I also averaged down just before the bids were announced (pure luck). I have held for the bids and am keeping my fingers crossed. Hopefully we will know later in the week.

drfuzz 27 Mar 2012 , 9:58am

Pretty good analysis with which I generally agree.

Despite being initially quite bearish on the takeover price, I'm still holding half my initial holding (having sold the other half at 37p straight after the deadline extension). The reason I'm still holding half is Tata - as you point out the fundraising they are discussing implies around 45p per share. I suspect any upside will come from a Tata bid and think the max we'll see is 50p. I wouldn't be surprised to see VOD do a kick in the teeth and offer below current market price. There's also the risk that Tata doesn't make a bid for whatever reason - I've heard the Indian government are not so keen - so there's still a moderate chance nothing will materialise. Hence the reason for selling half at 37p, a price I would have bit your hand off for about 3 months ago!

I've never bought in to the investec sum of the parts valuation. CW was trading at 20p before the speculation for a reason.... the company itself wrote down its assets to the tune of 600m in the interims (while this was mainly intangibles, some of it was the network too). Hardly suggests there's huge hidden value in there to me!

LastChip 27 Mar 2012 , 1:05pm

Forgive me drfuzz, but I think you're missing the point.

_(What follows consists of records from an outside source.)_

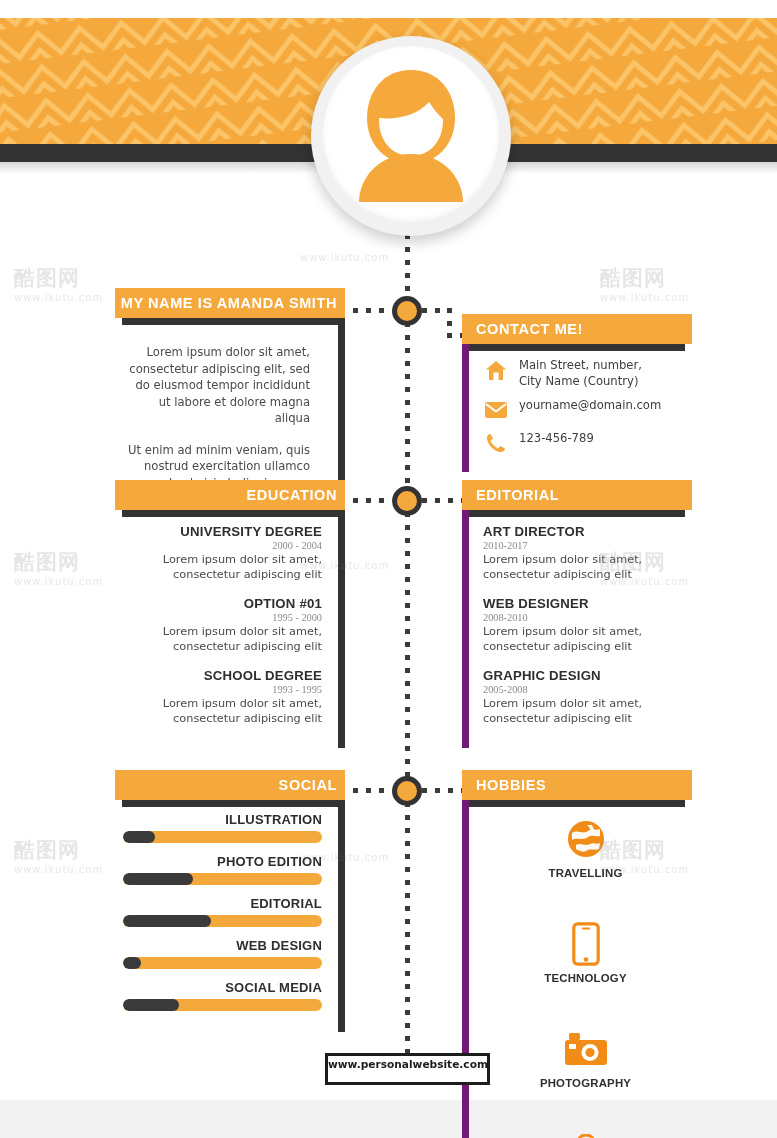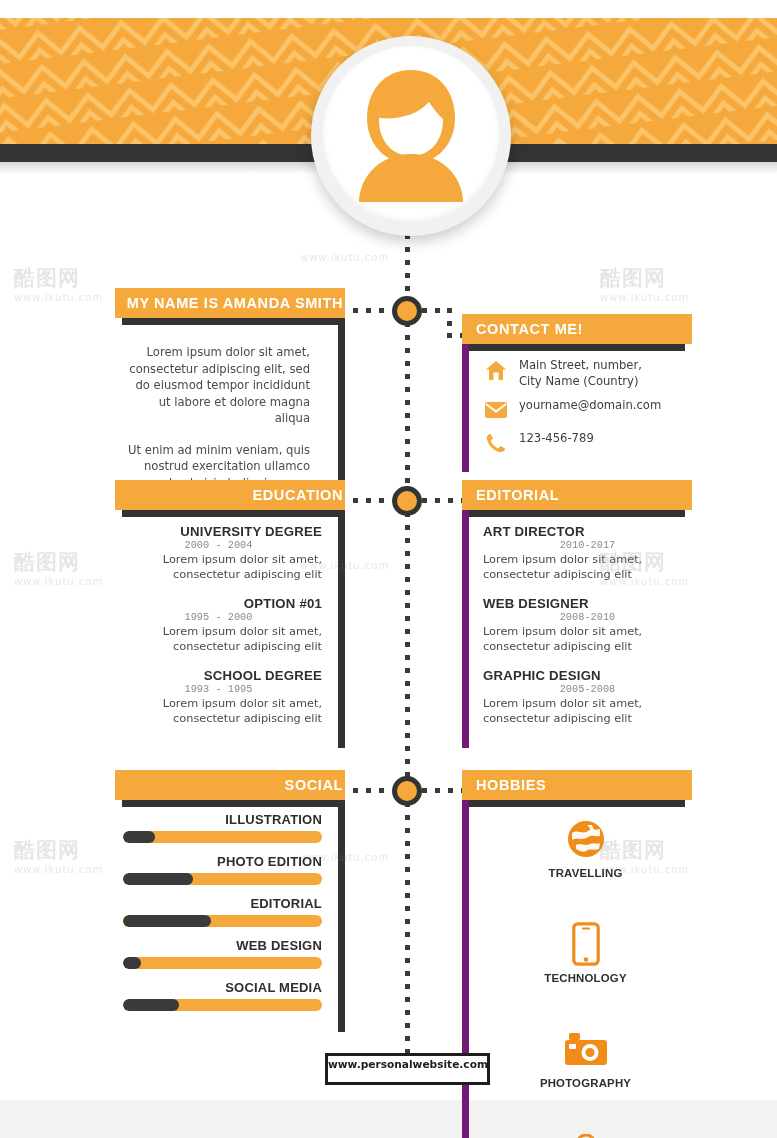"MY NAME IS AMANDA SMITH" .panel-head.right-align { padding-right: 2px -> 8px }
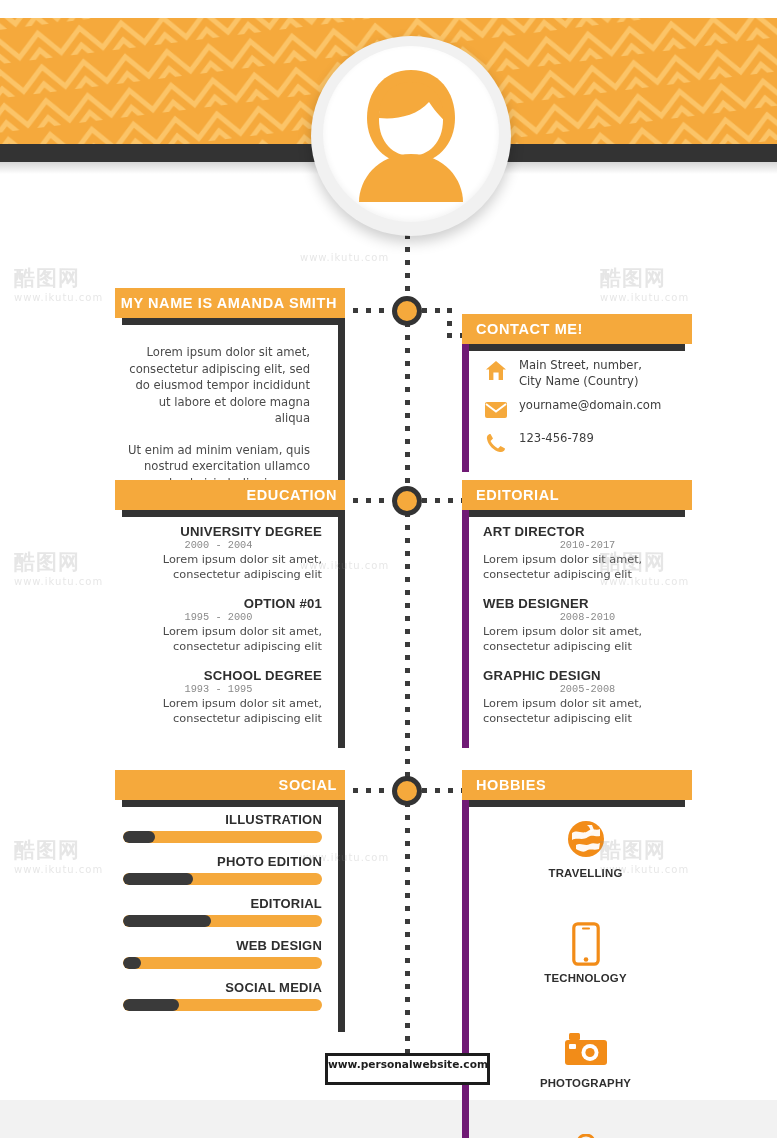"2000 - 2004" .entry-dates { font-family: Liberation Mono, monospace -> Liberation Serif, serif; text-align: center -> none }
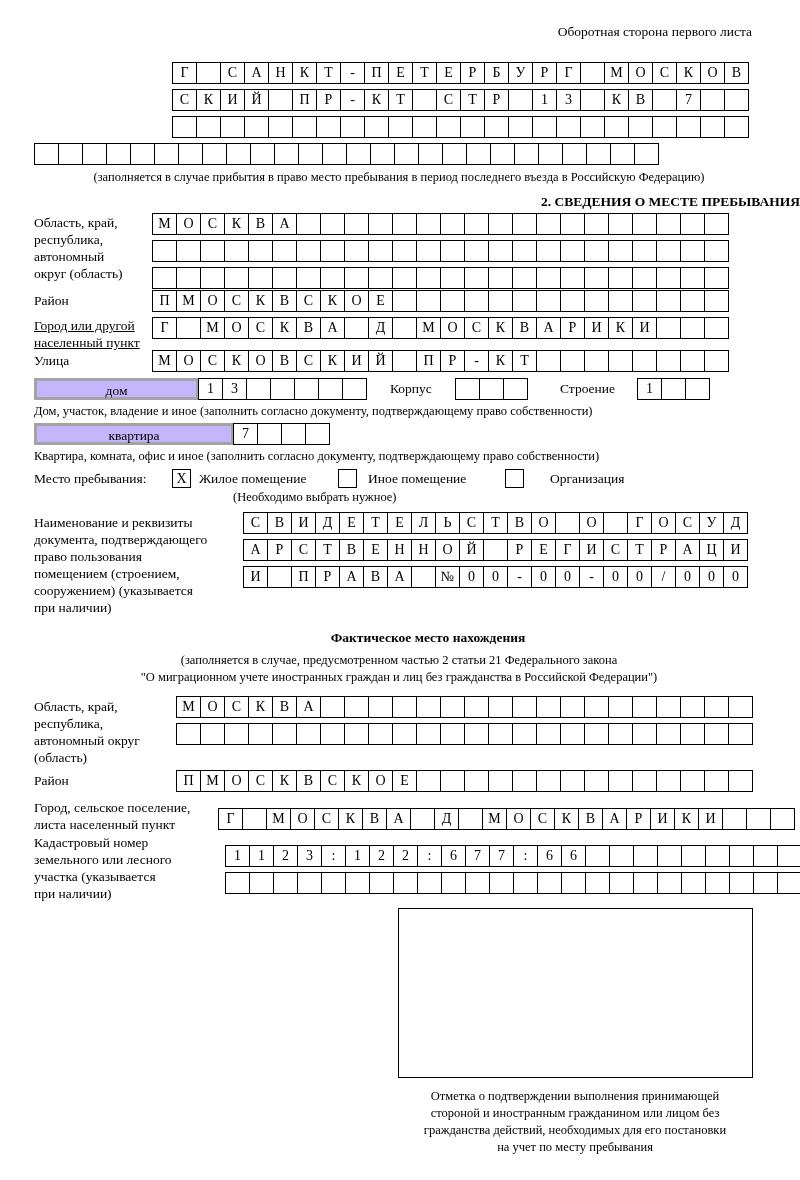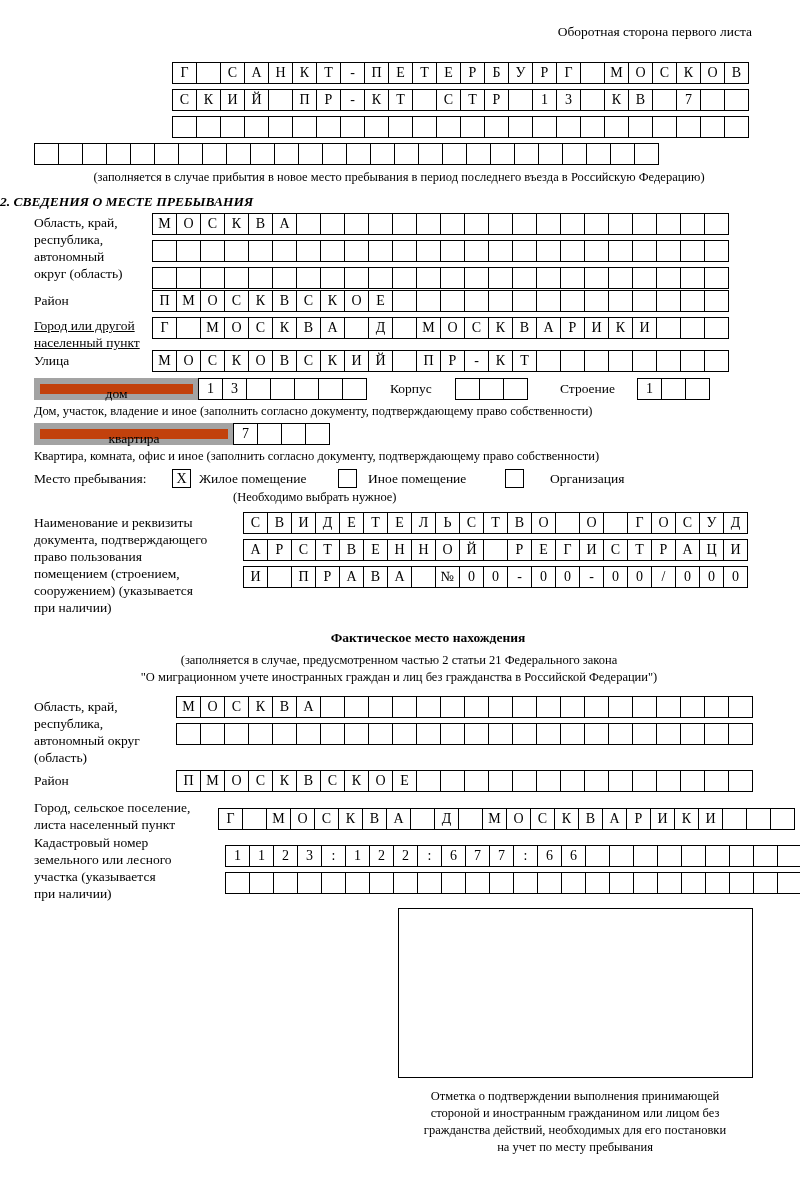"(заполняется в случае прибытия в" div.note { text: новое -> право }
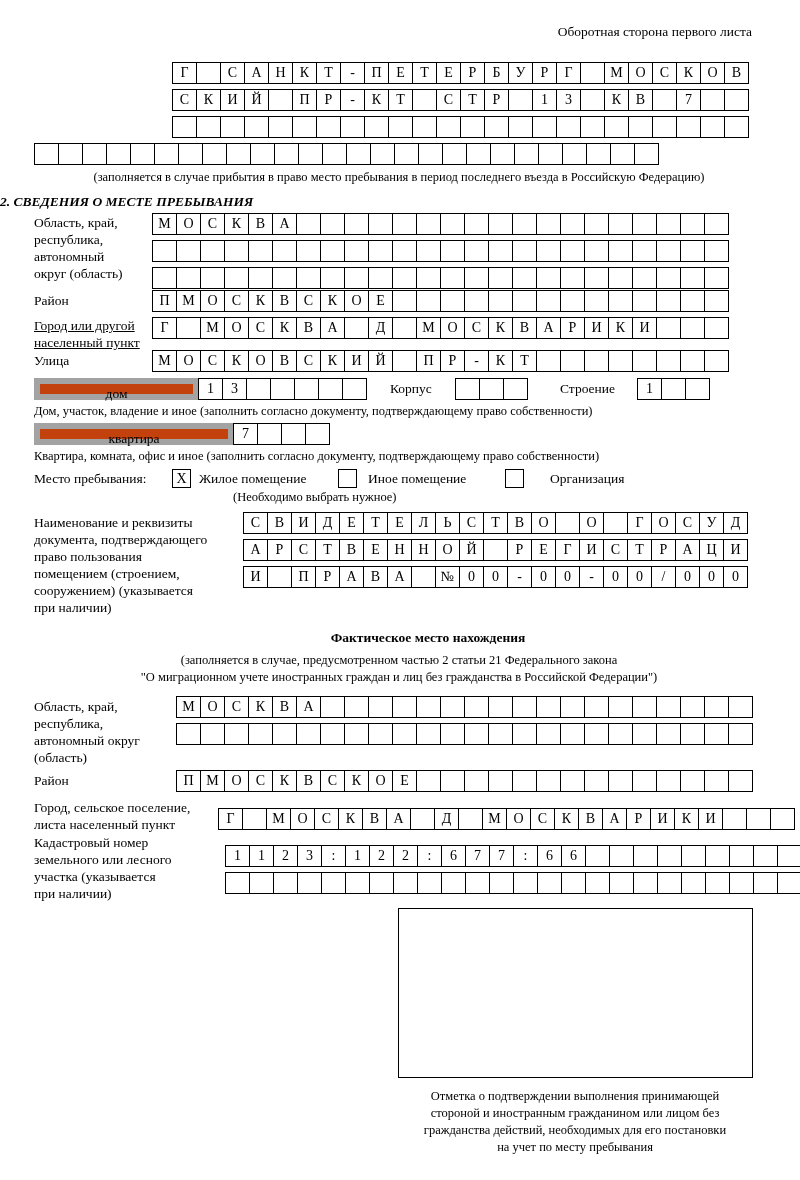"2. СВЕДЕНИЯ О МЕСТЕ ПРЕБЫВАНИЯ" .sectiontitle { font-style: italic -> none; text-align: left -> right }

It's not about whether there's hidden value on the balance sheet. In a sense, that's almost immaterial, although it will always have a bearing. It's more about a ready made International data communications platform.

As I've written in the past, phone companies will need exponentially more and more capacity to meet growing user demands. Video for example, is notoriously data intensive and actually, cable/land-line is a poor and inefficient medium for transmission.

You can't build a transatlantic (and I think in CWW's case, a transpacific) data highway overnight. It's time consuming and financially very expensive, not to mention the political hoops to jump through. And that's (IMHO) where the value lays.

Vodafone can reasonably predict their growing demands over (say) the next five years. They also know that whoever controls the data highways, will always have a competitive advantage over those who don't. All the political rhetoric in the world won't stop that.

To some degree, they're probably mindful of over paying for wireless licences in the past. But then in hindsight you could argue; did they? Without those licences, they wouldn't be the company they are today and they are in a similar position with requiring the backbone that CWW can supply on a plate.

So in essence, it's my view that this deal is far more valuable to them than people realise. At least, that's what I'm banking on ;-)

Levant1 27 Mar 2012 , 6:54pm

C&W joined up the Empire and was a mighty company now laid waste by incompetent British management.